TASK TO CARRY OUT. Copy every entry word for word, but skip the pictures.

RECORD SET.
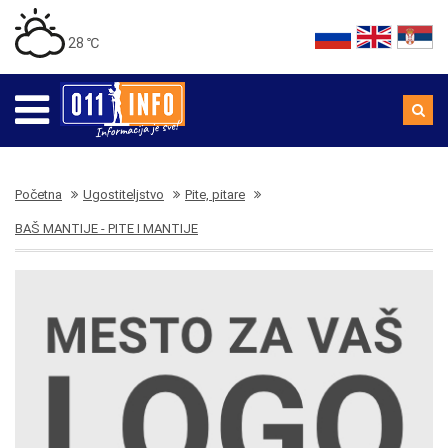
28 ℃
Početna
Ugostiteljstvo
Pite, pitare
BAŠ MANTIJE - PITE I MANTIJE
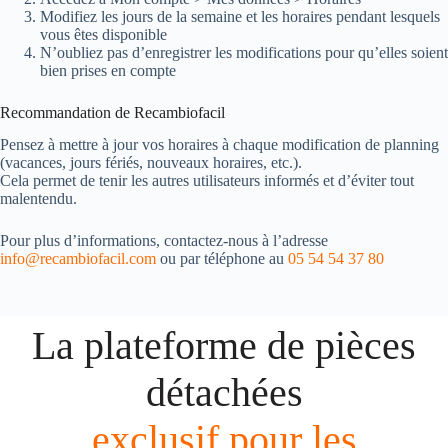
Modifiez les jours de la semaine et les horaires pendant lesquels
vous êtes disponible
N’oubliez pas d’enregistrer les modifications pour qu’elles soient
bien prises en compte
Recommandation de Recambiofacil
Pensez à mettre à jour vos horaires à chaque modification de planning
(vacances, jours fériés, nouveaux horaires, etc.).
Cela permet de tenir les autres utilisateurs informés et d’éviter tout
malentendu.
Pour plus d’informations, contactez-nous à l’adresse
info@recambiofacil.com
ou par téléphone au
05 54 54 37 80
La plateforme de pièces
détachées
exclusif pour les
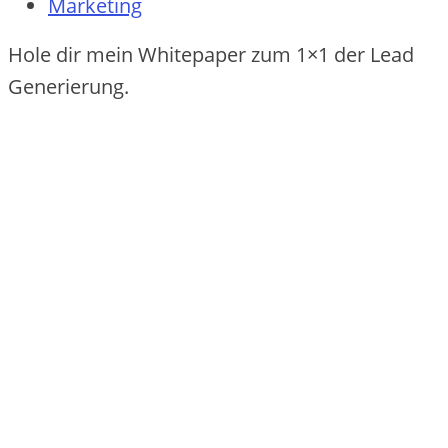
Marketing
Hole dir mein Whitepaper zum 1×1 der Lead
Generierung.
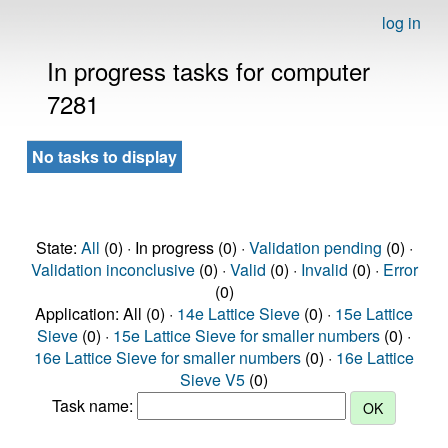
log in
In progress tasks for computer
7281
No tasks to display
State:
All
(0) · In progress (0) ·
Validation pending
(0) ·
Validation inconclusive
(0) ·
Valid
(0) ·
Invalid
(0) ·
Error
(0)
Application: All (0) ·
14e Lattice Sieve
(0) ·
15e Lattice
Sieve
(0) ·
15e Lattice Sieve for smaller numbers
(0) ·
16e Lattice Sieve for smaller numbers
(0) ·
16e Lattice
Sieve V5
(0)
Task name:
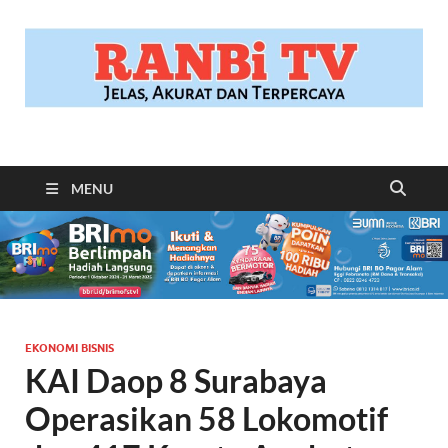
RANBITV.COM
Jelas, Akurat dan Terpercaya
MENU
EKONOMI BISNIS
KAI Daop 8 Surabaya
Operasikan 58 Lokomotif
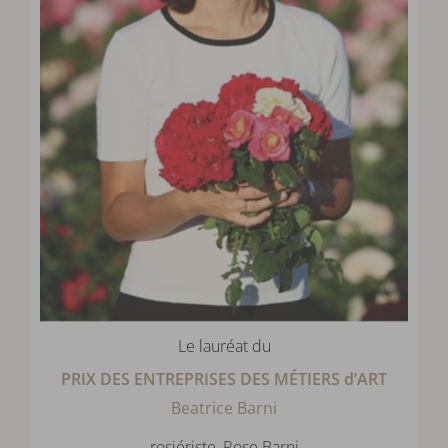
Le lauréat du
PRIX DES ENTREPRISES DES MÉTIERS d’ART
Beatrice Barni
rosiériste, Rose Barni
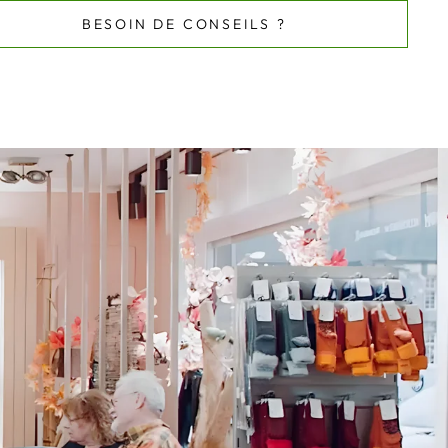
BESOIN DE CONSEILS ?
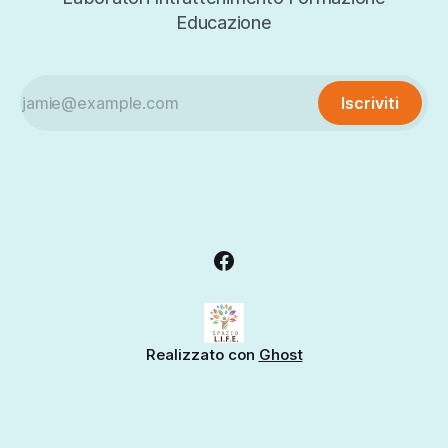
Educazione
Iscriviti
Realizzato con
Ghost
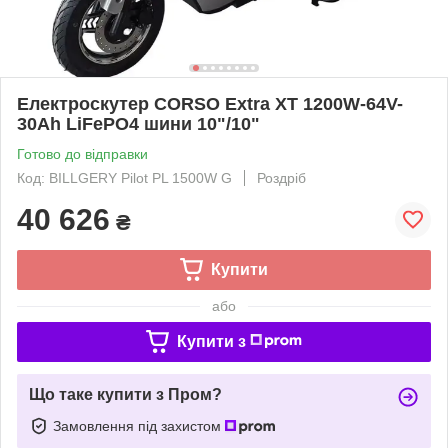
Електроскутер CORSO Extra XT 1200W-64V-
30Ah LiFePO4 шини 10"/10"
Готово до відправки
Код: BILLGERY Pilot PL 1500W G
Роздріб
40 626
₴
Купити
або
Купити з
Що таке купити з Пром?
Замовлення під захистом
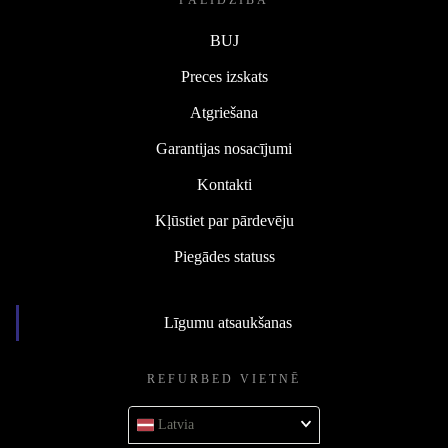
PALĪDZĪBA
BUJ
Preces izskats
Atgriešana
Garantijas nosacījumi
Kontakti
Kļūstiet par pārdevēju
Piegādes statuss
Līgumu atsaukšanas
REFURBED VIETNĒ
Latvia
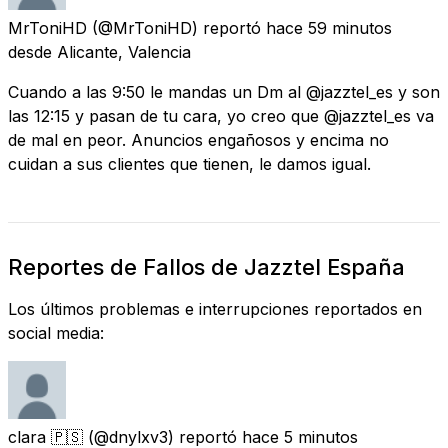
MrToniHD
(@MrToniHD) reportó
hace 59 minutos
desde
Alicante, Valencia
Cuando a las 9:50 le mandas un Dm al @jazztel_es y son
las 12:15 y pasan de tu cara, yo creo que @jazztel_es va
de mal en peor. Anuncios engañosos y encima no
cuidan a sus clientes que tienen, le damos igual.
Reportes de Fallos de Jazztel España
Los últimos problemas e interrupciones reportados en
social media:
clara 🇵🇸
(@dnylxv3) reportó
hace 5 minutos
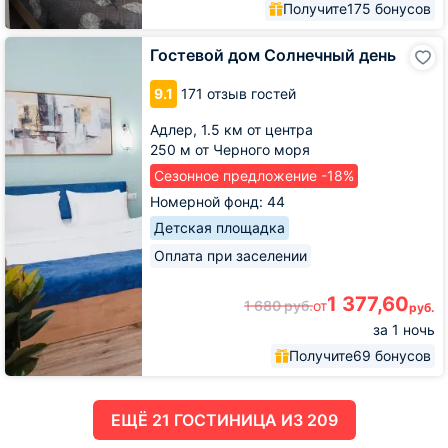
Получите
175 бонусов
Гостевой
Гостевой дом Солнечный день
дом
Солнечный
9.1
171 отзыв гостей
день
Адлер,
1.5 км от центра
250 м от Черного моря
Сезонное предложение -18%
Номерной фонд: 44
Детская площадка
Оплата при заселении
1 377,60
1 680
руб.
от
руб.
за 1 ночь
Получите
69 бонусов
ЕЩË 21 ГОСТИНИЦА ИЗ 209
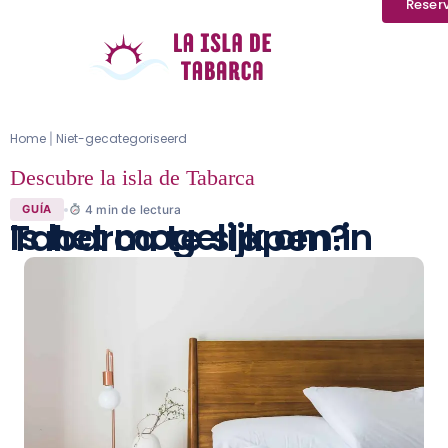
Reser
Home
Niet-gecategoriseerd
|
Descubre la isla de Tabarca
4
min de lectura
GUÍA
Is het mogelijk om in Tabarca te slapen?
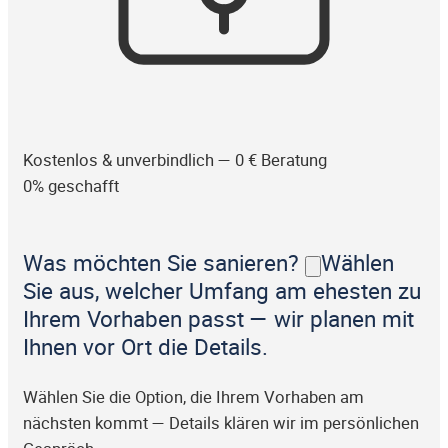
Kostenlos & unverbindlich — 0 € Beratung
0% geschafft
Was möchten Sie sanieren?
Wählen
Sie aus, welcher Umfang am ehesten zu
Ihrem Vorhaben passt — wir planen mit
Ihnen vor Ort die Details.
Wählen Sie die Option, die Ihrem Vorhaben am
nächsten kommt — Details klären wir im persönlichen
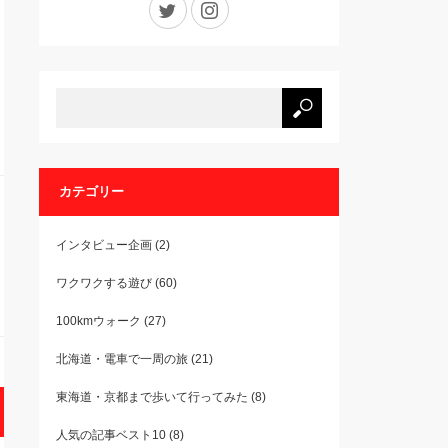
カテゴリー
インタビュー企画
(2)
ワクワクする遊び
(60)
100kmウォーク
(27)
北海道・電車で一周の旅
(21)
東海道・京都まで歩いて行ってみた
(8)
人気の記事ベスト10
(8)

PROBLEM SOLUTION.
28 ℃
Početna
Ugostiteljstvo
Pite, pitare
BAŠ MANTIJE - PITE I MANTIJE
Modifiez les jours de la semaine et les horaires pendant lesquels
vous êtes disponible
N’oubliez pas d’enregistrer les modifications pour qu’elles soient
bien prises en compte
Recommandation de Recambiofacil
Pensez à mettre à jour vos horaires à chaque modification de planning
(vacances, jours fériés, nouveaux horaires, etc.).
Cela permet de tenir les autres utilisateurs informés et d’éviter tout
malentendu.
Pour plus d’informations, contactez-nous à l’adresse
info@recambiofacil.com
ou par téléphone au
05 54 54 37 80
La plateforme de pièces
détachées
exclusif pour les
Marketing
Hole dir mein Whitepaper zum 1×1 der Lead
Generierung.
log in
In progress tasks for computer
7281
No tasks to display
State:
All
(0) · In progress (0) ·
Validation pending
(0) ·
Validation inconclusive
(0) ·
Valid
(0) ·
Invalid
(0) ·
Error
(0)
Application: All (0) ·
14e Lattice Sieve
(0) ·
15e Lattice
Sieve
(0) ·
15e Lattice Sieve for smaller numbers
(0) ·
16e Lattice Sieve for smaller numbers
(0) ·
16e Lattice
Sieve V5
(0)
Task name:
RANBITV.COM
Jelas, Akurat dan Terpercaya
MENU
EKONOMI BISNIS
KAI Daop 8 Surabaya
Operasikan 58 Lokomotif
Le lauréat du
PRIX DES ENTREPRISES DES MÉTIERS d’ART
Beatrice Barni
rosiériste, Rose Barni
BESOIN DE CONSEILS ?
Educazione
Iscriviti
Realizzato con
Ghost
Електроскутер CORSO Extra XT 1200W-64V-
30Ah LiFePO4 шини 10"/10"
Готово до відправки
Код: BILLGERY Pilot PL 1500W G
Роздріб
40 626
₴
Купити
або
Купити з
Що таке купити з Пром?
Замовлення під захистом
PALĪDZĪBA
BUJ
Preces izskats
Atgriešana
Garantijas nosacījumi
Kontakti
Kļūstiet par pārdevēju
Piegādes statuss
Līgumu atsaukšanas
REFURBED VIETNĒ
Latvia
MrToniHD
(@MrToniHD) reportó
hace 59 minutos
desde
Alicante, Valencia
Cuando a las 9:50 le mandas un Dm al @jazztel_es y son
las 12:15 y pasan de tu cara, yo creo que @jazztel_es va
de mal en peor. Anuncios engañosos y encima no
cuidan a sus clientes que tienen, le damos igual.
Reportes de Fallos de Jazztel España
Los últimos problemas e interrupciones reportados en
social media:
clara 🇵🇸
(@dnylxv3) reportó
hace 5 minutos
Получите
175 бонусов
Гостевой
Гостевой дом Солнечный день
дом
Солнечный
9.1
171 отзыв гостей
день
Адлер,
1.5 км от центра
250 м от Черного моря
Сезонное предложение -18%
Номерной фонд: 44
Детская площадка
Оплата при заселении
1 377,60
1 680
руб.
от
руб.
за 1 ночь
Получите
69 бонусов
ЕЩË 21 ГОСТИНИЦА ИЗ 209
Reser
Home
Niet-gecategoriseerd
|
Descubre la isla de Tabarca
4
min de lectura
GUÍA
Is het mogelijk om in Tabarca te slapen?
Kostenlos & unverbindlich — 0 € Beratung
0% geschafft
Was möchten Sie sanieren?
Wählen
Sie aus, welcher Umfang am ehesten zu
Ihrem Vorhaben passt — wir planen mit
Ihnen vor Ort die Details.
Wählen Sie die Option, die Ihrem Vorhaben am
nächsten kommt — Details klären wir im persönlichen
カテゴリー
インタビュー企画
(2)
ワクワクする遊び
(60)
100kmウォーク
(27)
北海道・電車で一周の旅
(21)
東海道・京都まで歩いて行ってみた
(8)
人気の記事ベスト10
(8)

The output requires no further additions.